*Data extract*:
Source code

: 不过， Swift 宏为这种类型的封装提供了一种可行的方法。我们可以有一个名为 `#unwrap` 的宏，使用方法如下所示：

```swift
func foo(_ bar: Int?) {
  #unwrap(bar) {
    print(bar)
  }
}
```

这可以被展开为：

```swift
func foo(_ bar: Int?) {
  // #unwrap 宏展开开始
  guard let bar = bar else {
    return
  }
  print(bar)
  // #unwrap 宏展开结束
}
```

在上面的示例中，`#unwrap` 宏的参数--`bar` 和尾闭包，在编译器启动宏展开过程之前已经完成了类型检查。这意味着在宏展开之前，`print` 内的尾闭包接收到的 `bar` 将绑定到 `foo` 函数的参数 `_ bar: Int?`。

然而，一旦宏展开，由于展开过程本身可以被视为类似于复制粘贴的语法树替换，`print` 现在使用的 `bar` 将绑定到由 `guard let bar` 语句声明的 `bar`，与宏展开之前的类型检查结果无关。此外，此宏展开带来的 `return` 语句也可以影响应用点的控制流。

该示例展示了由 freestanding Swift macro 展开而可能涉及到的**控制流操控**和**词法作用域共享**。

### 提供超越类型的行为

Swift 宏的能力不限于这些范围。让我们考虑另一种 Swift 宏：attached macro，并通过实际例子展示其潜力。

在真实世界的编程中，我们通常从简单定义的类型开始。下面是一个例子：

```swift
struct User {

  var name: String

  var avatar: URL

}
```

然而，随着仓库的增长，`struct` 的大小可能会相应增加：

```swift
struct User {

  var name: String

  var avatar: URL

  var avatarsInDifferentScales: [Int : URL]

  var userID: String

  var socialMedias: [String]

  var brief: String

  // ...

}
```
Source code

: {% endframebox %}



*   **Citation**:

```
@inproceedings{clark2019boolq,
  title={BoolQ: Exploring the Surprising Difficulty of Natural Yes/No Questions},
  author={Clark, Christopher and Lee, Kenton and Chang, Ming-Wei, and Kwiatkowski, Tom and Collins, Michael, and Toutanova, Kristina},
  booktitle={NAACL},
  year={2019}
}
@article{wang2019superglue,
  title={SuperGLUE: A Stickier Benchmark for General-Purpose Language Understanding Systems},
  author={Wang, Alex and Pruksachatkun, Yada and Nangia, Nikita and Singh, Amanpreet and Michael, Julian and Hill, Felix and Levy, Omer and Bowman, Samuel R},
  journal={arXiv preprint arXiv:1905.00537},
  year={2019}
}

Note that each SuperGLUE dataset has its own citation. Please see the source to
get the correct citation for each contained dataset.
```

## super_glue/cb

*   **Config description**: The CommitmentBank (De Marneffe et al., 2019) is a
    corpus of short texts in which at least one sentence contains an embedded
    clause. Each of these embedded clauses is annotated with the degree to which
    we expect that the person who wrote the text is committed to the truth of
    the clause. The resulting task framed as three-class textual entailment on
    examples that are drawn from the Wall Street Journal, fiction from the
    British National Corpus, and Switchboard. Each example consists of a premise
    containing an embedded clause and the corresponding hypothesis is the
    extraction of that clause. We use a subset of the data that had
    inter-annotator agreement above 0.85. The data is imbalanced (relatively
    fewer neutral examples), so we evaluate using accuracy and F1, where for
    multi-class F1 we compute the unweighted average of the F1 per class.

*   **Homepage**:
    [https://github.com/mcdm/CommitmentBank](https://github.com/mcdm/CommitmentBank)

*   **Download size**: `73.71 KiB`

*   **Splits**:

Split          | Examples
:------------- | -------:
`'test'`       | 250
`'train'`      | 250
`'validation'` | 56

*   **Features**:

*What is being asked*:
Return, from the material above, each line holding the string "Michael".

*Exercise result*:
  author={Clark, Christopher and Lee, Kenton and Chang, Ming-Wei, and Kwiatkowski, Tom and Collins, Michael, and Toutanova, Kristina},
  author={Wang, Alex and Pruksachatkun, Yada and Nangia, Nikita and Singh, Amanpreet and Michael, Julian and Hill, Felix and Levy, Omer and Bowman, Samuel R},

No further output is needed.